Les efforts électoraux des cycles précédents commencent également à porter leurs fruits pour les militants. Les législateurs de l’État de New York, où un bloc d’élus progressistes s’est constitué au cours des derniers cycles électoraux, ont adopté la loi Build Public Renewables Act (BRPA) plus tôt cette année. La législation marque un progrès significatif vers la propriété publique des services publics dans l’État et vers la prolifération des énergies renouvelables. La législation a été adoptée malgré l’opposition de la gouverneure Kathy Hochul, une démocrate modérée qui a tenté en vain de combattre la législation en proposant une version plus milquetoast du projet de loi. Ce succès est le point culminant d’années de coordination entre les organisateurs électoraux et les militants du climat qui ont construit le bloc législatif et la base politique qui ont alimenté une campagne réussie en faveur de la législation.

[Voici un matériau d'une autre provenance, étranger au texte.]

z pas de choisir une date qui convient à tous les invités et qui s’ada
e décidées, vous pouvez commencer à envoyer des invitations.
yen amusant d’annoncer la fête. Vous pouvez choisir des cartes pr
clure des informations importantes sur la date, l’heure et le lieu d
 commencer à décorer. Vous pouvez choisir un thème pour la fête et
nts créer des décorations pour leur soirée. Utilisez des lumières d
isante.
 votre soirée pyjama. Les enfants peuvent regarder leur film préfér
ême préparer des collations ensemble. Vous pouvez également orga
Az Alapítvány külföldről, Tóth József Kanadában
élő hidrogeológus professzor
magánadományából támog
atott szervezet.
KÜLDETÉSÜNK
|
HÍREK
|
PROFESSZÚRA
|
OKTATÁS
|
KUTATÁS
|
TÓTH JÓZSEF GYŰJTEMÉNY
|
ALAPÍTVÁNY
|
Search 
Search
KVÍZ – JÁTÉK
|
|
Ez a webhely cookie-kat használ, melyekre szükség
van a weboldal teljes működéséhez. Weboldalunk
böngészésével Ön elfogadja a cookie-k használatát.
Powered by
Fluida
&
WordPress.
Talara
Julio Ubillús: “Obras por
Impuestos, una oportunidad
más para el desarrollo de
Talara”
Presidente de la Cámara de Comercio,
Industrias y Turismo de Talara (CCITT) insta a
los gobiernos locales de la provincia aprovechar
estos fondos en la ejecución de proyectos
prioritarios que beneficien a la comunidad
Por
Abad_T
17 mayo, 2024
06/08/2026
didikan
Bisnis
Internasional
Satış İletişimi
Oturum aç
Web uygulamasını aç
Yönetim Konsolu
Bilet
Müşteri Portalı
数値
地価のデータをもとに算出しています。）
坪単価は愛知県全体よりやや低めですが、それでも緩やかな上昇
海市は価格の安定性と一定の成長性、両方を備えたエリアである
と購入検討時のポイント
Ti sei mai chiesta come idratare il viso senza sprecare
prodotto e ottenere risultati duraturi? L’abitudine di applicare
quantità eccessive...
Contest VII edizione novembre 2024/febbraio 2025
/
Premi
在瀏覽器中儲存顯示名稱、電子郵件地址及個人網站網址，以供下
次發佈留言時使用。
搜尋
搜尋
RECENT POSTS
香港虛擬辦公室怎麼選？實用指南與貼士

Pendant ce temps, les conseillers municipaux de Somerville, où les progressistes ont bâti une majorité qualifiée au cours de plusieurs cycles électoraux, ont pris des mesures de plus en plus audacieuses en adoptant une politique de gauche. Ces efforts ont culminé avec la récente demande du conseil municipal à la législature de l’État du Massachusetts d’adopter l’autonomie gouvernementale à Somerville pour résoudre la crise du logement abordable.

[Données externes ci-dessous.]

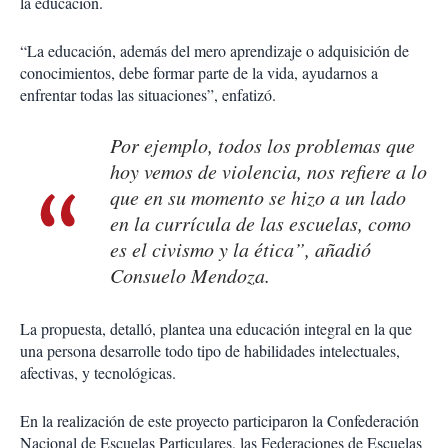
la educación.
“La educación, además del mero aprendizaje o adquisición de
conocimientos, debe formar parte de la vida, ayudarnos a
enfrentar todas las situaciones”, enfatizó.
Por ejemplo, todos los problemas que
hoy vemos de violencia, nos refiere a lo
que en su momento se hizo a un lado
en la currícula de las escuelas, como
es el civismo y la ética”, añadió
Consuelo Mendoza.
La propuesta, detalló, plantea una educación integral en la que
una persona desarrolle todo tipo de habilidades intelectuales,
afectivas, y tecnológicas.
En la realización de este proyecto participaron la Confederación
Nacional de Escuelas Particulares, las Federaciones de Escuelas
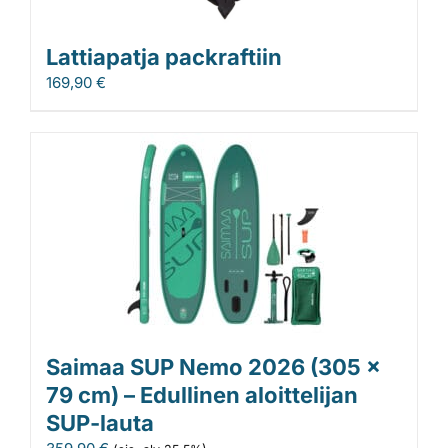
Lattiapatja packraftiin
169,90
€
Saimaa SUP Nemo 2026 (305 x
79 cm) – Edullinen aloittelijan
SUP-lauta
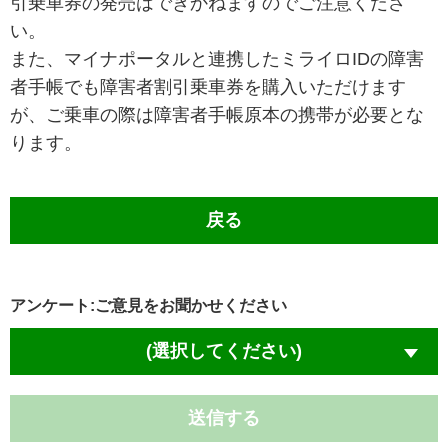
引乗車券の発売はできかねますのでご注意くださ
い。
また、マイナポータルと連携したミライロIDの障害
者手帳でも障害者割引乗車券を購入いただけます
が、ご乗車の際は障害者手帳原本の携帯が必要とな
ります。
戻る
アンケート:ご意見をお聞かせください
(選択してください)
送信する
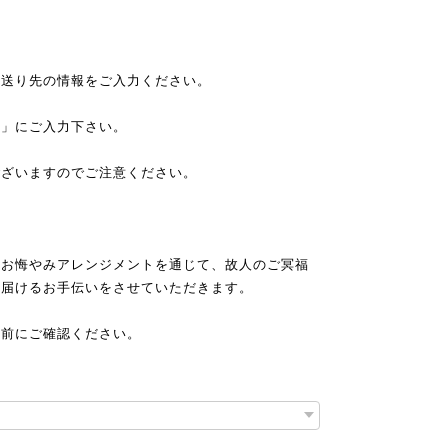
ず送り先の情報をご入力ください。
報」にご入力下さい。
ございますのでご注意ください。
・お悔やみアレンジメントを通じて、故人のご冥福
を届けるお手伝いをさせていただきます。
文前にご確認ください。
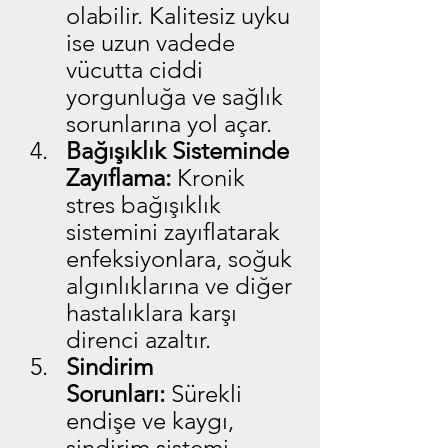
olabilir. Kalitesiz uyku 
ise uzun vadede 
vücutta ciddi 
yorgunluğa ve sağlık 
sorunlarına yol açar.
Bağışıklık Sisteminde 
Zayıflama:
 Kronik 
stres bağışıklık 
sistemini zayıflatarak 
enfeksiyonlara, soğuk 
algınlıklarına ve diğer 
hastalıklara karşı 
direnci azaltır.
Sindirim 
Sorunları:
 Sürekli 
endişe ve kaygı, 
sindirim sistemi 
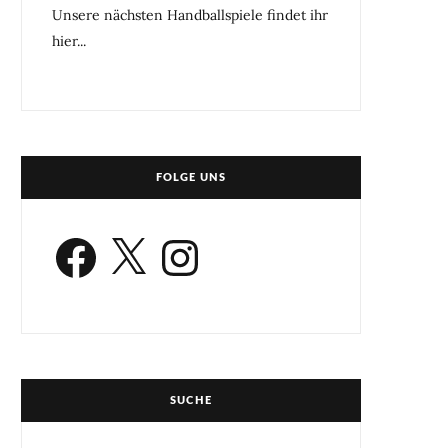
Unsere nächsten Handballspiele findet ihr
hier...
FOLGE UNS
Facebook
X
Instagram
SUCHE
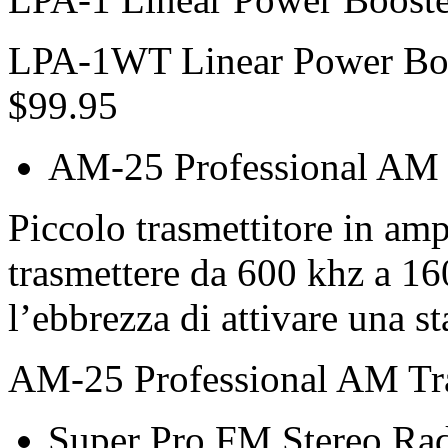
LPA-1WT Linear Power Boos
$99.95
AM-25 Professional AM T
Piccolo trasmettitore in am
trasmettere da 600 khz a 1
l’ebbrezza di attivare una s
AM-25 Professional AM Tra
Super Pro FM Stereo Rad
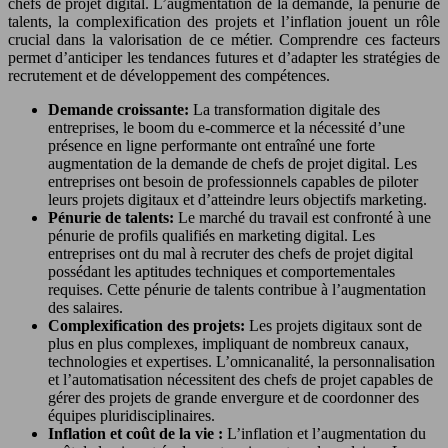
chefs de projet digital. L’augmentation de la demande, la pénurie de
talents, la complexification des projets et l’inflation jouent un rôle
crucial dans la valorisation de ce métier. Comprendre ces facteurs
permet d’anticiper les tendances futures et d’adapter les stratégies de
recrutement et de développement des compétences.
Demande croissante:
La transformation digitale des
entreprises, le boom du e-commerce et la nécessité d’une
présence en ligne performante ont entraîné une forte
augmentation de la demande de chefs de projet digital. Les
entreprises ont besoin de professionnels capables de piloter
leurs projets digitaux et d’atteindre leurs objectifs marketing.
Pénurie de talents:
Le marché du travail est confronté à une
pénurie de profils qualifiés en marketing digital. Les
entreprises ont du mal à recruter des chefs de projet digital
possédant les aptitudes techniques et comportementales
requises. Cette pénurie de talents contribue à l’augmentation
des salaires.
Complexification des projets:
Les projets digitaux sont de
plus en plus complexes, impliquant de nombreux canaux,
technologies et expertises. L’omnicanalité, la personnalisation
et l’automatisation nécessitent des chefs de projet capables de
gérer des projets de grande envergure et de coordonner des
équipes pluridisciplinaires.
Inflation et coût de la vie :
L’inflation et l’augmentation du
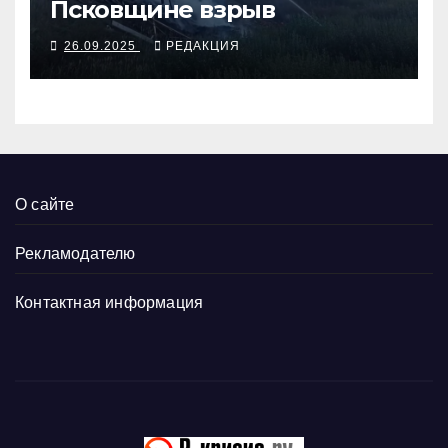
Псковщине взрыв
26.09.2025
РЕДАКЦИЯ
О сайте
Рекламодателю
Контактная информация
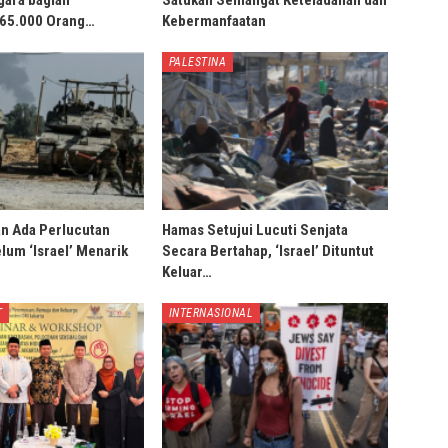
gara bagian
Satukan Semangat Keteladanan dan
 65.000 Orang…
Kebermanfaatan
PALESTINA
an Ada Perlucutan
Hamas Setujui Lucuti Senjata
lum ‘Israel’ Menarik
Secara Bertahap, ‘Israel’ Dituntut
Keluar…
T
INTERNASIONAL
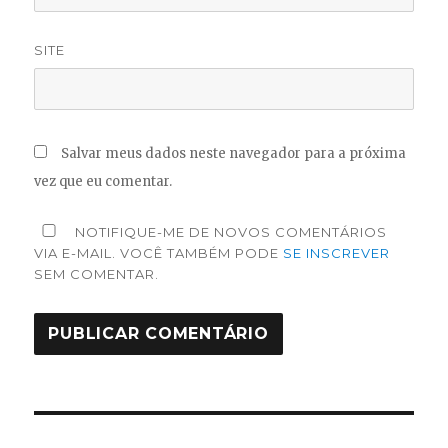
SITE
Salvar meus dados neste navegador para a próxima
vez que eu comentar.
NOTIFIQUE-ME DE NOVOS COMENTÁRIOS
VIA E-MAIL. VOCÊ TAMBÉM PODE
SE INSCREVER
SEM COMENTAR.
Navegação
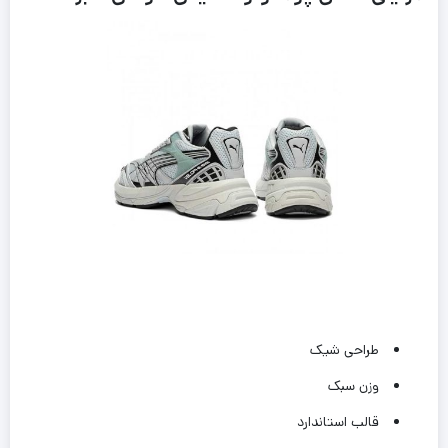
طراحی شیک
وزن سبک
قالب استاندارد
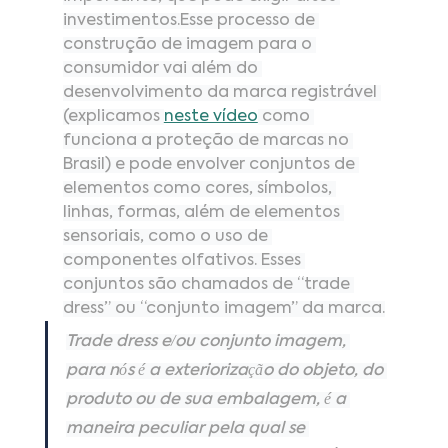
investimentos.Esse processo de 
construção de imagem para o 
consumidor vai além do 
desenvolvimento da marca registrável 
(explicamos 
neste vídeo
como 
funciona a proteção de marcas no 
Brasil) e pode envolver conjuntos de 
elementos como cores, símbolos, 
linhas, formas, além de elementos 
sensoriais, como o uso de 
componentes olfativos. Esses 
conjuntos são chamados de “trade 
dress” ou “conjunto imagem” da marca.
Trade dress e/ou conjunto imagem, 
para nós é a exteriorização do objeto, do 
produto ou de sua embalagem, é a 
maneira peculiar pela qual se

Le succès du BPRA et les avancées politiques réalisées par le conseil municipal de Somerville peuvent être considérés comme des modèles de la direction probable de l’activisme progressiste dans les années à venir. Comme je l’ai déjà écrit, la gauche américaine est moins dans une période de déclin que dans une période de normalisation et de construction de ses propres institutions. Nous ne verrons probablement pas beaucoup de victoires électorales sensationnelles au cours des prochains cycles – les démocrates modérés se sont habitués à lutter contre le modèle progressiste et les dépenses extérieures en faveur des modérés ne font qu’augmenter – mais nous commencerons à voir les efforts des succès électoraux précédents. portent leurs fruits puisque d’anciens candidats progressistes, désormais législateurs chevronnés, obtiennent de véritables victoires politiques.

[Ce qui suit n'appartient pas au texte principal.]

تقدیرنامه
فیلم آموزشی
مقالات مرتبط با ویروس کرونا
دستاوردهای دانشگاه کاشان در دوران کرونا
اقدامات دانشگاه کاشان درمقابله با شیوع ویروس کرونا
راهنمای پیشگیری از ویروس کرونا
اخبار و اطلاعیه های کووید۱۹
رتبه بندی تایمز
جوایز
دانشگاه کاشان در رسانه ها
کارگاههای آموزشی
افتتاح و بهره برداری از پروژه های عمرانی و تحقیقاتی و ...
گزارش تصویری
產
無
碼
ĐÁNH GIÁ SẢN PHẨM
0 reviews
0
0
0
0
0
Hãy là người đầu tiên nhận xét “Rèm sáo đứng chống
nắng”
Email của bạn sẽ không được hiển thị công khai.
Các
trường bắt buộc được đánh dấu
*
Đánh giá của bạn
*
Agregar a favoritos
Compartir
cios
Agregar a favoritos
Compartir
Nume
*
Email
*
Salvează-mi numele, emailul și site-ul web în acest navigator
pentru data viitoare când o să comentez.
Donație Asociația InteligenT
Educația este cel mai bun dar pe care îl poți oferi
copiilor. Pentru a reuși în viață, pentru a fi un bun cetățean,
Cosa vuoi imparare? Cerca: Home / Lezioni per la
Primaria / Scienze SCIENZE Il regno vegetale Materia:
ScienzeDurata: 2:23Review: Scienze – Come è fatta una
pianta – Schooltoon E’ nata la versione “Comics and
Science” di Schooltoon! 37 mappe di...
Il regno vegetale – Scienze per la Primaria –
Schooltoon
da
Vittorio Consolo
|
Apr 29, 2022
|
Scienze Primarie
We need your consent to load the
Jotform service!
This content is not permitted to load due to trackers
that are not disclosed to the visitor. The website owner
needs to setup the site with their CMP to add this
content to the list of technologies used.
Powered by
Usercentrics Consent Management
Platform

Et il y a des raisons d’espérer que nous verrons davantage de victoires pour les militants de gauche, comme le BPRA, surgir dans d’autres États et villes du pays. Au cours des deux dernières années seulement, les progressistes ont commencé à former des blocs de législateurs de gauche dans le Colorado et le Wisconsin, ainsi que dans des villes aussi diverses que Los Angeles, Somerville, Ithaca et San Antonio. À mesure que les progressistes progressent et prennent potentiellement le contrôle de ces organismes, nous verrons probablement l’adoption d’un plus grand nombre de lois qui, comme la BPRA, mettent en œuvre les prescriptions politiques réclamées par les gauchistes.
La question est maintenant de savoir si cette nouvelle ère, relativement flegmatique, d’activisme de gauche peut encore captiver ses partisans – et capter leurs dons. Alors que les militants ont joué un rôle déterminant dans le boom du Nouveau Nouvelle Gauche, la montée du progressisme au cours des sept dernières années a également été soutenue par des millions de partisans silencieux, mais engagés. Si ces compagnons de voyage sont disposés à soutenir les militants progressistes pendant cette accalmie dans les grandes réalisations, cela permettra à la gauche de commencer à travailler sérieusement à la construction des institutions et des structures dont elle aura besoin pour survivre à long terme.